Manhattan prosecutors dropped charges against almost all of the protesters arrested for occupying several campus buildings and participating in an encampment at Columbia University on Thursday.

Manhattan District Attorney Alvin Bragg’s office dismissed the cases for 31 of the 46 people charged with trespassing, attributing the decision to lack of evidence. The prosecutors told 14 other defendants that their cases would be dropped if they could avoid arrests over the next six months, according to NBC News.

In April, protesters broke into and occupied Columbia University campus building Hamilton Hall, with dozens of students arrested as well as several employees, six students from affiliated schools and 13 people with no affiliation to the university. The district attorney’s office is prosecuting one individual who has no affiliation with the school but has two other cases, including for flag burning.

Prosecutors said that the video footage was obtained from cameras that were covered up, making it difficult to prove identities, according to NBC News.

During the court hearing, several of the defendants wore masks, sunglasses and kaffiyehs, with one student holding a protest sign under their seat, which police later confiscated.
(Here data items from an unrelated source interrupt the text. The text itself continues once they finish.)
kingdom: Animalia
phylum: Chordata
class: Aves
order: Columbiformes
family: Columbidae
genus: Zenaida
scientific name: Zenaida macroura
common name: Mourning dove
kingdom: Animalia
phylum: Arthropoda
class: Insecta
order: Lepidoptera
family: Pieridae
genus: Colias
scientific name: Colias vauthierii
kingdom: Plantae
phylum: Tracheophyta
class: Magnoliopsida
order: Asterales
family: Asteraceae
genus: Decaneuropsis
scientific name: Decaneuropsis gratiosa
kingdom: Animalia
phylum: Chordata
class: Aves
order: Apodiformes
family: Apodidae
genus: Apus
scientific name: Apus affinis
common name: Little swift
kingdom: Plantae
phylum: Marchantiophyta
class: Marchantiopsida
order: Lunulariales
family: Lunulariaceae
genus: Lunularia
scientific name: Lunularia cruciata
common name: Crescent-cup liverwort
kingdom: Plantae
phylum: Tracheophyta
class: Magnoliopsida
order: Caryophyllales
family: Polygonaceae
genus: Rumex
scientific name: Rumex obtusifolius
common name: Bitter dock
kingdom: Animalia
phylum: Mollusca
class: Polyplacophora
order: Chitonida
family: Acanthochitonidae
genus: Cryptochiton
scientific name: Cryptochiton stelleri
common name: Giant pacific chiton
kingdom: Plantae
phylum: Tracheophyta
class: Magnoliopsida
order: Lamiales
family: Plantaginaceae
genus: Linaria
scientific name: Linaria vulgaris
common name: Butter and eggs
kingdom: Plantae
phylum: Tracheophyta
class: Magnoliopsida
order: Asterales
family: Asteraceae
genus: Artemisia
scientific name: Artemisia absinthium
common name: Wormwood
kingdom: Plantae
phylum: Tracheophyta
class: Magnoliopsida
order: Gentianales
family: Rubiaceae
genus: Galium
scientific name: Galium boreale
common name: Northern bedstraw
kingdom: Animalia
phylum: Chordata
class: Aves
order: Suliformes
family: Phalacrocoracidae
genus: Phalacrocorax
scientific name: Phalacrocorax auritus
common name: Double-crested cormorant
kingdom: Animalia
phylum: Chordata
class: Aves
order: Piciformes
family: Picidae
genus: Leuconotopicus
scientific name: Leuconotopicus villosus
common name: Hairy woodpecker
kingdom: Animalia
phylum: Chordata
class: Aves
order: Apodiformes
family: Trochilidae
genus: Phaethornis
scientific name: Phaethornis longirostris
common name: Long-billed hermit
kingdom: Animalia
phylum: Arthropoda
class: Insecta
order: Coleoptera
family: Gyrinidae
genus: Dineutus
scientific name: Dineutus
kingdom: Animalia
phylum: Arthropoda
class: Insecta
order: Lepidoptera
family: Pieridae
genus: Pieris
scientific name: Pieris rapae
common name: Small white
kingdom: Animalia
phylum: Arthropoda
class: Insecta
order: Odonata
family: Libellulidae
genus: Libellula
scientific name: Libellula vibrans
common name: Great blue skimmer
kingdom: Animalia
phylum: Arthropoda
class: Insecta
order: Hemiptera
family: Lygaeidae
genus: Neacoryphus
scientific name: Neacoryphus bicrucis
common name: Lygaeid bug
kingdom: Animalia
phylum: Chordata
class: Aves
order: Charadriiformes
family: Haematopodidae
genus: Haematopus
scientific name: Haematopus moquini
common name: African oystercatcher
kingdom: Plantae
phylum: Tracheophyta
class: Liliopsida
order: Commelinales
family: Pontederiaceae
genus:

Several defendants also snickered at the mention of an Israeli flag being burned, according to NBC News.


The pro-Palestinian protesters caused the university to move classes online and cancel its main commencement ceremony.

Bragg’s office prosecuted former President Donald Trump for falsifying business records, securing a conviction in a Manhattan courtroom last month. To indict Trump on felony charges and get around the fact that the statute of limitations had expired, Bragg argued the records were falsified to conceal or commit another crime — which he did not prove.